## Request 1
Please edit the rows, everything from the first line down to the line containing "The data files", so that "commission" becomes "fee" with all else unchanged, and return only those lines.

## Excerpt
China’s Objectives in Space: 

Although China’s space capabilities generally lag behind those of the United States, China’s space program is rapidly maturing, with space capabilities being used to advance the country’s economic, social, civil, political, and military objectives.

Dual-use: China’s civilian and military space programs are linked in several ways. Historically, China’s military, the People’s Liberation Army (PLA), has overseen both military and civilian space activities. Today, while China has civilian space agencies and commercial entities, national strategies such as Military-Civil Fusion facilitate the leveraging of civilian space research and development and other resources for military applications.

Financial and Political Resourcing: Due to prioritization by China’s top leaders, a political system that enables the development and execution of long-term plans, the Military-Civil Fusion strategy, and leveraging of foreign technologies and expertise through commercial cooperative agreements, China has been able to invest significant resources into its space programs and make swift progress in achieving its goals related to space.

China’s defense spending is intentionally opaque. This is further complicated by the dual-use nature of the sector, and by the fact that China’s civilian and military space programs are blended.

  • An April 2019 U.S.-China Economic and Security Review Commission staff report referenced earlier estimates on China’s space spending, since there is a lack of transparent and updated data: “The Organization for Economic Cooperation and Development estimated China’s combined military and civil space budget in 2005 was $1.5 billion in purchasing power parity, the fourth-largest of any single country, compared to the U.S. space budget that year of $36.6 billion, the largest. China’s budget increased to $6.1 billion and $10.8 billion in 2009 and 2013, respectively, the world’s second largest in those years, after the U.S. budgets of $43.6 billion and $39.3 billion. Beijing does not release accurate cost data on military goods and services, so purchasing power parity conversions are not entirely reliable, however.”


China’s Strategic Threat to U.S. Space Security: 

Space has emerged as a central arena of great power competition. China’s intent in space is to reduce U.S. and allied military effectiveness in the event of a future military confrontation.

  • China’s armed forces, the People’s Liberation Army (PLA), view cyberspace, space and electronic warfare as inherently intertwined. Management of these three strategic areas fall under the PLA’s Strategic Support Force.
  • Military capabilities reported to be in development include satellite jammers, directed-energy weapons, and kinetic energy weapons, such as anti-satellite missile systems.

## Exercise data
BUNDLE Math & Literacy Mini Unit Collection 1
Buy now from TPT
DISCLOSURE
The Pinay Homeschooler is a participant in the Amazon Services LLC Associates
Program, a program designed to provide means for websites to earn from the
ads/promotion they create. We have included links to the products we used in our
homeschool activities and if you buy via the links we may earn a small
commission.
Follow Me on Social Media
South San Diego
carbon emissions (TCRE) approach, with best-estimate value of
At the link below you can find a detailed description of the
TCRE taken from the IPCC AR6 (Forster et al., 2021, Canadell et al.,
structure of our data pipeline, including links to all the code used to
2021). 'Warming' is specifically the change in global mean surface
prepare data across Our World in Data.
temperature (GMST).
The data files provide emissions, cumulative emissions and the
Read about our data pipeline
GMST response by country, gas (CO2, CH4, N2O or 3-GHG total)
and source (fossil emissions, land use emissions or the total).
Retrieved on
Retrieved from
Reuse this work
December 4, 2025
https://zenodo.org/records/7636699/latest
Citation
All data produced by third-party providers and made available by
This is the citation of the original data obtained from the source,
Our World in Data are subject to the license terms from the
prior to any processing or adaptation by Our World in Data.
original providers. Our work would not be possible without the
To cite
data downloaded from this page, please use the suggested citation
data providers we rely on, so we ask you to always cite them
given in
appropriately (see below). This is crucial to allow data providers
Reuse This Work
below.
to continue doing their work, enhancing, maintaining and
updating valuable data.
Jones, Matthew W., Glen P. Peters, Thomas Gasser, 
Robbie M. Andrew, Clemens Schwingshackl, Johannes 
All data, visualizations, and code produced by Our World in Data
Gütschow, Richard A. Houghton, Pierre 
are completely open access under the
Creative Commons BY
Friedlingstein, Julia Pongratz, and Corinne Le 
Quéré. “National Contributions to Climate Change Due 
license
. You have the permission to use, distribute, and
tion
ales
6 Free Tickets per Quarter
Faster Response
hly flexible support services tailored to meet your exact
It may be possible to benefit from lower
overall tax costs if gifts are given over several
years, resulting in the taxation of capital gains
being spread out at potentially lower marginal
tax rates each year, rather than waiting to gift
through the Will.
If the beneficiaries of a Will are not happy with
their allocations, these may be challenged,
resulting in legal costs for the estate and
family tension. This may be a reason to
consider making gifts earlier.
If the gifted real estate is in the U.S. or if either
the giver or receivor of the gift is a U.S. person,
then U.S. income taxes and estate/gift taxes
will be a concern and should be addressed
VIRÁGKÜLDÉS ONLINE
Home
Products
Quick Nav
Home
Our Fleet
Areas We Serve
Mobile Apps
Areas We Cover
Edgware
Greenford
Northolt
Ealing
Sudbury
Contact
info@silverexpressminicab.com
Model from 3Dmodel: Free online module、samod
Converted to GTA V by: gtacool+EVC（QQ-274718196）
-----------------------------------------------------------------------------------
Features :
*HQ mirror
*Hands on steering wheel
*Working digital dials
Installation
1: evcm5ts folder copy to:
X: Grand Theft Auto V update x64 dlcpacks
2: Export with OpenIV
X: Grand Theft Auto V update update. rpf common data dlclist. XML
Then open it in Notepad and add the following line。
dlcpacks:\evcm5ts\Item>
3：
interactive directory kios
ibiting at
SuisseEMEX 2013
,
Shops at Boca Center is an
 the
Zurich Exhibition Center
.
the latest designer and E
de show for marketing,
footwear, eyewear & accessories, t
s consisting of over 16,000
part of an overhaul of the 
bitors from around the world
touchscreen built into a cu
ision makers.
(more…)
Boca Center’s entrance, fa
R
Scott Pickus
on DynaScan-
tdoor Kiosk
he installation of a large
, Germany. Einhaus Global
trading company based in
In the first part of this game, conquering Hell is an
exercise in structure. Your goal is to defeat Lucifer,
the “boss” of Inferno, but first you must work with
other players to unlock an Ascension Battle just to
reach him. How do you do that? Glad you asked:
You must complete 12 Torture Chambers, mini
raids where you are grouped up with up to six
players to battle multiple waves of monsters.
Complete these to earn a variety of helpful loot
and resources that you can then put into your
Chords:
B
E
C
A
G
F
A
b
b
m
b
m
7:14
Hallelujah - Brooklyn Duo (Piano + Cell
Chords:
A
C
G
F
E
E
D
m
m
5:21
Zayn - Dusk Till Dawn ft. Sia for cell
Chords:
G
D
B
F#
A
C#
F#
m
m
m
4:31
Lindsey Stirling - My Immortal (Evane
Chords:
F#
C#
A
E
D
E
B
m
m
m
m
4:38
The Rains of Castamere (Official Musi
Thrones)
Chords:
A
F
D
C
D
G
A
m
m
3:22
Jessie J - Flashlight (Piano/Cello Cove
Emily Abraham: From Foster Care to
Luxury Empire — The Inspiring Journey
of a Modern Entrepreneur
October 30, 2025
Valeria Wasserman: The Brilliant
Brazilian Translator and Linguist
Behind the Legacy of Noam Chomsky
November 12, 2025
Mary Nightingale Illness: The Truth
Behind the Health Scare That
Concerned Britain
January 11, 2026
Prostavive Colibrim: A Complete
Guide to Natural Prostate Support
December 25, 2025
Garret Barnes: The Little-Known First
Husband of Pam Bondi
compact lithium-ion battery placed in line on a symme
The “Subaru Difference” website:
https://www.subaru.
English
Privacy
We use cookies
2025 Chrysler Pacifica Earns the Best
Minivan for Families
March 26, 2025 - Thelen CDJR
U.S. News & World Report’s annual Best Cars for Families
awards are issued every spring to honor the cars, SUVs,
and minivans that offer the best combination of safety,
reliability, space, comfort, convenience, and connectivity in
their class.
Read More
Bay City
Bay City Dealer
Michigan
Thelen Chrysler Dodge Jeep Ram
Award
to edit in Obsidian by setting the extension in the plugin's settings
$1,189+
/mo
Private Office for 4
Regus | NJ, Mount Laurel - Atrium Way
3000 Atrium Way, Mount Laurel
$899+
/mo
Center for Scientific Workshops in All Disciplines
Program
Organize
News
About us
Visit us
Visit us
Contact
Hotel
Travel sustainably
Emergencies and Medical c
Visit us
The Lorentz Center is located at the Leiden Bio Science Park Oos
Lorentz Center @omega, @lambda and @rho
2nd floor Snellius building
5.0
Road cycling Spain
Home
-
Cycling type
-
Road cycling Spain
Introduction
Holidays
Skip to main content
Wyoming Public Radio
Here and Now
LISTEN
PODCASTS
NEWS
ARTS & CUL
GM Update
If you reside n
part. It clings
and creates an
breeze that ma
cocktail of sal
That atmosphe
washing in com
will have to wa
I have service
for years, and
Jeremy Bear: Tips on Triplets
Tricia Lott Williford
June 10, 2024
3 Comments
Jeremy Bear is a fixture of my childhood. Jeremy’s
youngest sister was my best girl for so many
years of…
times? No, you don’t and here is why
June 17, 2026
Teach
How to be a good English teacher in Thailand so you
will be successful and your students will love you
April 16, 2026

## Request 2
Copy out the text on China's space program word for word, everything from "China’s Strategic Threat" down to "future military confrontation.".

## Answer area 1
BUNDLE Math & Literacy Mini Unit Collection 1
Buy now from TPT
DISCLOSURE
The Pinay Homeschooler is a participant in the Amazon Services LLC Associates
Program, a program designed to provide means for websites to earn from the
ads/promotion they create. We have included links to the products we used in our
homeschool activities and if you buy via the links we may earn a small
fee.
Follow Me on Social Media
South San Diego
carbon emissions (TCRE) approach, with best-estimate value of
At the link below you can find a detailed description of the
TCRE taken from the IPCC AR6 (Forster et al., 2021, Canadell et al.,
structure of our data pipeline, including links to all the code used to
2021). 'Warming' is specifically the change in global mean surface
prepare data across Our World in Data.
temperature (GMST).
The data files provide emissions, cumulative emissions and the

## Answer area 2
China’s Strategic Threat to U.S. Space Security: 

Space has emerged as a central arena of great power competition. China’s intent in space is to reduce U.S. and allied military effectiveness in the event of a future military confrontation.